Le passage du permis B au permis C

L’’autorisation d’établissement (permis C) est le statut le plus intéressant pour une personne étrangère en Suisse (hormis l’acquisition de la nationalité suisse). Effectivement, le permis C est octroyé pour une durée indéterminée et ne comporte pas de restrictions quant à l’exercice d’une activité lucrative.

Il est rare qu’un ressortissant étranger obtienne directement un permis C. Un passage du permis B au permis C est donc normalement nécessaire. Pour ce faire, la loi prévoit des conditions qui diffèrent en fonction du cas d’espèce.

A) Obtention ordinaire :

1- La durée du séjour :

Il est exigé que l’étranger ait séjourné en Suisse pendant 10 ans au minimum. Pour les cinq premières années, l’étranger peut avoir été au mis au bénéfice d’une autorisation de séjour (permis B) mais aussi d’une autorisation de courte durée (permis L). Il n’est pas nécessaire que ce séjour de 5 ans ait été ininterrompu. Des périodes d’absence sont donc acceptées et prises en compte dans le calcul. Toutefois, si les périodes d’absence excédent la durée du séjour effectif en Suisse, uniquement les périodes de présence effective sur le territoire suisse sont prises en compte. En cas de longue interruption, on tiendra compte des séjours effectifs antérieures à ladite interruption uniquement si celle-ci a duré moins de 2 ans et que les liens sociaux et culturels avec la Suisse sont maintenus.

La loi est plus stricte en ce qui concerne les 5 dernières années. Effectivement, cette période doit être ininterrompue et il est également exigé que la personne ait été au bénéfice d’un permis B pendant cette période. De plus, les séjours dits « temporaires » (études, formation traitement médical, cure, courts séjours) ne sont pas pris en compte dans le calcul du séjour ininterrompu. Une exception est toutefois faite pour les séjours effectués à des fins de formation ou de formation continue. Ces derniers sont comptabilisés lorsque, une fois achevés, l’étranger a été en possession d’un permis B durable pendant deux ans sans interruption ou si le séjour au titre d’un permis L a acquis un caractère durable (par exemple, en raison d’un contrat de travail de durée indéterminée).

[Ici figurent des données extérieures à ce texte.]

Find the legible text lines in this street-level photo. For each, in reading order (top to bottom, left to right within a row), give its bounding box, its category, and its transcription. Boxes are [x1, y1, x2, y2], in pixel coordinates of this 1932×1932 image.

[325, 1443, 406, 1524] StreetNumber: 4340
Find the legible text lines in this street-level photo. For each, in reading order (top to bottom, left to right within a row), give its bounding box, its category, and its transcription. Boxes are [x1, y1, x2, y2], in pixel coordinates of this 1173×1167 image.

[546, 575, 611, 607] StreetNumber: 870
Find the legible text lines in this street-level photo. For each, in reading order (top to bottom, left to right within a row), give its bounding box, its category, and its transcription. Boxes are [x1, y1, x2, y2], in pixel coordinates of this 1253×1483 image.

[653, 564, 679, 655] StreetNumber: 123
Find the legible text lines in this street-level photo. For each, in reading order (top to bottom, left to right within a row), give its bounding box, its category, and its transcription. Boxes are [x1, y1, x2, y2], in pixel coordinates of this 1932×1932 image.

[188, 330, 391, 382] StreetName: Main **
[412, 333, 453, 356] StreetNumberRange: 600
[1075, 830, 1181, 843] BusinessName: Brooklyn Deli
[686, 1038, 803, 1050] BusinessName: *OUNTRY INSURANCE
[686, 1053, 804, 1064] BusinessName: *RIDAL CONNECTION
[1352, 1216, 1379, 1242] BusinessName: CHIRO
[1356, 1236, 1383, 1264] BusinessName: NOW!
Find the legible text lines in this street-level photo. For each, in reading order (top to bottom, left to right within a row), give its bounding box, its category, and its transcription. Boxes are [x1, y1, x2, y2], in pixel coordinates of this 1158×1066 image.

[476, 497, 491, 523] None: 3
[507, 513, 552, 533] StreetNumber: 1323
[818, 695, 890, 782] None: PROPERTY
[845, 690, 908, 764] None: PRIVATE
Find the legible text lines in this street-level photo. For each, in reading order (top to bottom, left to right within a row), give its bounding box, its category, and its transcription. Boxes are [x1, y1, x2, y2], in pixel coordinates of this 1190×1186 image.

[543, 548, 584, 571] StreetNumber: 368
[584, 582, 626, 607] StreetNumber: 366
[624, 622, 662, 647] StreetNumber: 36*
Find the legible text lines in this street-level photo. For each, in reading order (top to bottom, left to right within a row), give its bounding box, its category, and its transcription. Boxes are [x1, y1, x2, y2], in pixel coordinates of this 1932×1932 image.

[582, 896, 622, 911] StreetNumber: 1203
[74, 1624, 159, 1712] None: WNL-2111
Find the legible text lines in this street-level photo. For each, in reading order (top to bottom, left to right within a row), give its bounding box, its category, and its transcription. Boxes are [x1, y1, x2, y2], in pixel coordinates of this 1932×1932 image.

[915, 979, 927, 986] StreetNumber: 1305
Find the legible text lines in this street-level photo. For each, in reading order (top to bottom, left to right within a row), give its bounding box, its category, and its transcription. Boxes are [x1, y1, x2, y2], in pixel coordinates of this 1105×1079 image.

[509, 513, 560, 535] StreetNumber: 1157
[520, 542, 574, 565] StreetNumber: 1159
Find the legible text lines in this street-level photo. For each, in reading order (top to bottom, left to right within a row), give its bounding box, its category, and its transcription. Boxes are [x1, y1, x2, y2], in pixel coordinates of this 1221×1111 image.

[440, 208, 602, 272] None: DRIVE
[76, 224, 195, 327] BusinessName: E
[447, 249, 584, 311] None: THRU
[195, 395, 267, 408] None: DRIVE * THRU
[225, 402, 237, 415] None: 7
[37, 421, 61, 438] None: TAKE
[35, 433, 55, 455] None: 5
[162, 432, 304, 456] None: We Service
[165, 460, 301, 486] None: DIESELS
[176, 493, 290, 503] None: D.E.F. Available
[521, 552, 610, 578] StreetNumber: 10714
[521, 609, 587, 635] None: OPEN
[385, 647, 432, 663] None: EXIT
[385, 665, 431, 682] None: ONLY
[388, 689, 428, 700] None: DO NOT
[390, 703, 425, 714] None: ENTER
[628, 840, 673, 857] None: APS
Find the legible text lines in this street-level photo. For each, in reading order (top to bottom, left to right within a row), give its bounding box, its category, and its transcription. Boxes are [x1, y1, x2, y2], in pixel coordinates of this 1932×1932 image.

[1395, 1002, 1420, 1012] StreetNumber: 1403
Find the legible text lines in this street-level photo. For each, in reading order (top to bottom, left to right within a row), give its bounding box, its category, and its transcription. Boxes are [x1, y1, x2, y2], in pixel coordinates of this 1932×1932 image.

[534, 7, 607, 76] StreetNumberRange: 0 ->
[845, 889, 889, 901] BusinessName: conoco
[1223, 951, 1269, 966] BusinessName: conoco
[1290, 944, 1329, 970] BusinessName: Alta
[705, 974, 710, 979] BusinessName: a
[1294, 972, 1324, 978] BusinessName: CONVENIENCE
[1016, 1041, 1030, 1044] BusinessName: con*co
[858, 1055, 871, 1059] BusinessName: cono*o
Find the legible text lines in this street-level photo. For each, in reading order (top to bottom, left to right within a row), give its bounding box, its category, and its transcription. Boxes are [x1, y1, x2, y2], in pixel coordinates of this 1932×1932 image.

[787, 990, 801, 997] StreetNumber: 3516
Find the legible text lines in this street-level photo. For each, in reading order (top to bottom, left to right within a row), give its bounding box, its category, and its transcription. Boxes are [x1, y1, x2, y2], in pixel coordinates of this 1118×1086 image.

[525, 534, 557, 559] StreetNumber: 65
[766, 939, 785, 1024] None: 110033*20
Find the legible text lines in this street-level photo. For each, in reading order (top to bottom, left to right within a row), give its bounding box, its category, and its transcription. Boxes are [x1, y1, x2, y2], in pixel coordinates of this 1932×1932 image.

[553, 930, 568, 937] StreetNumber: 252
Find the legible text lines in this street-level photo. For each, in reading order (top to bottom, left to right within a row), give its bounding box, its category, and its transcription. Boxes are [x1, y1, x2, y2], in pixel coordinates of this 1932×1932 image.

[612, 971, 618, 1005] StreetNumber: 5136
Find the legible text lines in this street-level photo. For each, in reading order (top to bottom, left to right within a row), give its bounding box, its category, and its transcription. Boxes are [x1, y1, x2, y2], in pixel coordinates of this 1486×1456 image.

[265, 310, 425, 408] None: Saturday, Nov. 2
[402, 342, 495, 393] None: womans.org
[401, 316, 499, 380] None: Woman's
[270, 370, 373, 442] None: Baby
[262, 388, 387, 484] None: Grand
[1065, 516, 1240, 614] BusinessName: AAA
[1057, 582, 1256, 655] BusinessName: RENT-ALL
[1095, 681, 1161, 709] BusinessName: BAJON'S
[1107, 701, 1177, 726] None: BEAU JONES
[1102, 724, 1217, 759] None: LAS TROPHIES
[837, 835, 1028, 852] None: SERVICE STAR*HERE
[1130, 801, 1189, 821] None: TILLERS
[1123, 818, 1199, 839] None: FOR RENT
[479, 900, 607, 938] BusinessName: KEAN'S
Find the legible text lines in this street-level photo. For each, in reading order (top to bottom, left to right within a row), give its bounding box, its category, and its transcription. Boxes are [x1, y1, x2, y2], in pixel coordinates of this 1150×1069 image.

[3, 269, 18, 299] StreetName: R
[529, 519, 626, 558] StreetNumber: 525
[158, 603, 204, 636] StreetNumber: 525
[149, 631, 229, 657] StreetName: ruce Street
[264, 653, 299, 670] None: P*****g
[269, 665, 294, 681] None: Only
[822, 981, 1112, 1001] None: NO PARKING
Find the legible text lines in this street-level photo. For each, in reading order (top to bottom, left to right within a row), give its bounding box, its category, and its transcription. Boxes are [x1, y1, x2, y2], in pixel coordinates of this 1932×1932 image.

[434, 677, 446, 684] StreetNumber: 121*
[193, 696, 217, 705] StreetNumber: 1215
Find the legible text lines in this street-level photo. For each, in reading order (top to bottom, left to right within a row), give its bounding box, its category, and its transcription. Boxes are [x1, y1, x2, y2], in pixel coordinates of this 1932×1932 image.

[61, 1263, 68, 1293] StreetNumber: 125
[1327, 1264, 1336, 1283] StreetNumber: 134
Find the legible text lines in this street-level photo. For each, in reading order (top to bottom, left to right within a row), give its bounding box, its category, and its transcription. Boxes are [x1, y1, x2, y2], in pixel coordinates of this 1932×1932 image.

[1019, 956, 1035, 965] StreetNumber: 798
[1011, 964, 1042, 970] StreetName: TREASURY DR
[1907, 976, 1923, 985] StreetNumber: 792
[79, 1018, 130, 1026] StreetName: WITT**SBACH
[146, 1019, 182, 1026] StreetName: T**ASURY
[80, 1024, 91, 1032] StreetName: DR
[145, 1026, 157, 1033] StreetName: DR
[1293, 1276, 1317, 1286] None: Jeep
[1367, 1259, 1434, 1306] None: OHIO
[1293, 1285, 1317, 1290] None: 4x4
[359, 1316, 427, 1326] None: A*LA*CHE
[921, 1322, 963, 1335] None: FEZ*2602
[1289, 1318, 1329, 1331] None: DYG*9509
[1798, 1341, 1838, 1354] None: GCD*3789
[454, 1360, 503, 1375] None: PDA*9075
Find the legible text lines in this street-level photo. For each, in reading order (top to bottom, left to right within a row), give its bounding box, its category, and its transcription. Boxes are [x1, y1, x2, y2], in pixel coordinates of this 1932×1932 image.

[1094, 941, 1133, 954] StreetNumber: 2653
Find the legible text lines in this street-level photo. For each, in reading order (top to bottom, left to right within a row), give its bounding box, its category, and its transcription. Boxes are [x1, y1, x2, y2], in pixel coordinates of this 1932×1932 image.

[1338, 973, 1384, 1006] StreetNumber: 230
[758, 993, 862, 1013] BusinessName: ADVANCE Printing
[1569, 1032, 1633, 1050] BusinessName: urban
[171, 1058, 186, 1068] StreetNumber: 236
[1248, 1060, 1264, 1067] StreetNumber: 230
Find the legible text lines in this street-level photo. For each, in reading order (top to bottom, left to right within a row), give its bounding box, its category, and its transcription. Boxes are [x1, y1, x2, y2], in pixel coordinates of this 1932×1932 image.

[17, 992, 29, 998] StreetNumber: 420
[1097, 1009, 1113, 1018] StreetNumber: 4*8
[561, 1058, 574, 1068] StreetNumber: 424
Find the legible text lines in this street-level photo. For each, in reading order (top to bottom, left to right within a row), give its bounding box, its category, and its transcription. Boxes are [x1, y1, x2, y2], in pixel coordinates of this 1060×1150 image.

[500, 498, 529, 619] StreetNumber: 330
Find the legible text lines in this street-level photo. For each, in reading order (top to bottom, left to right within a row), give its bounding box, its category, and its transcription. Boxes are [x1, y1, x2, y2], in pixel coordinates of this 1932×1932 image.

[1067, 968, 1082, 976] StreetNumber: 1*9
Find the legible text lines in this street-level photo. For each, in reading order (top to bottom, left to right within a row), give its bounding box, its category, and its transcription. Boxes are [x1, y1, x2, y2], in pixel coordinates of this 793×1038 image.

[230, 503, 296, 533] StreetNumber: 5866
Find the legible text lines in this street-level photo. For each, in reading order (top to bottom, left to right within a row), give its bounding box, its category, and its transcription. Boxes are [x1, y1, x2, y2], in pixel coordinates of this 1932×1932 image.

L’absence d’un motif de révocation :

loi prévoit des cas ou les autorisations autres que le permis C (permis B, L etc.) sont révoqués. Il va de soi qu’un permis C ne sera pas octroyé lorsqu’un des motifs menant à la révocation de l’autorisation déjà détenue par la personne est présent, à savoir :

l’étranger ou son représentant légal a fait de fausses déclarations ou a dissimulé des faits essentiels durant la procédure d’autorisation; -

l’étranger a été condamné à une peine privative de liberté de longue durée ou a fait l’objet d’une mesure pénale prévue aux art. 59 à 61 ou 64 CP; -

l’étranger attente de manière grave ou répétée à la sécurité et l’ordre publics en Suisse ou à l’étranger, les met en danger ou représente une menace pour la sécurité intérieure ou extérieure de la Suisse; -

l’étranger ne respecte pas les conditions dont la décision est assortie; -

l’étranger lui-même ou une personne dont il a la charge dépend de l’aide sociale; -

l’étranger a tenté d’obtenir abusivement la nationalité suisse ou cette dernière lui a été retirée suite à une décision ayant force de chose jugée dans le cadre d’une annulation de la naturalisation au sens de l’art. 36 de la loi du 20 juin 2014 sur la nationalité suisse4; -

sans motif valable, il ne respecte pas une convention d’intégration. -

Un intégration réussie :

Lloi exige que l’étranger doive présenter un certain niveau d’intégration afin d’obtenir un permis C. Pour évaluer le niveau d’intégration, les critères utilisés sont notamment :

le respect de la sécurité et de l’ordre publics; -

le respect des valeurs de la Constitution; -

les compétences linguistiques (justification d’un niveau minimum A2 du CECR à l’oral et d’un niveau minimum A1 à l’écrit dans la langue nationale parlée au lieu de domicile) ; -

la participation à la vie économique ou l’acquisition d’une formation.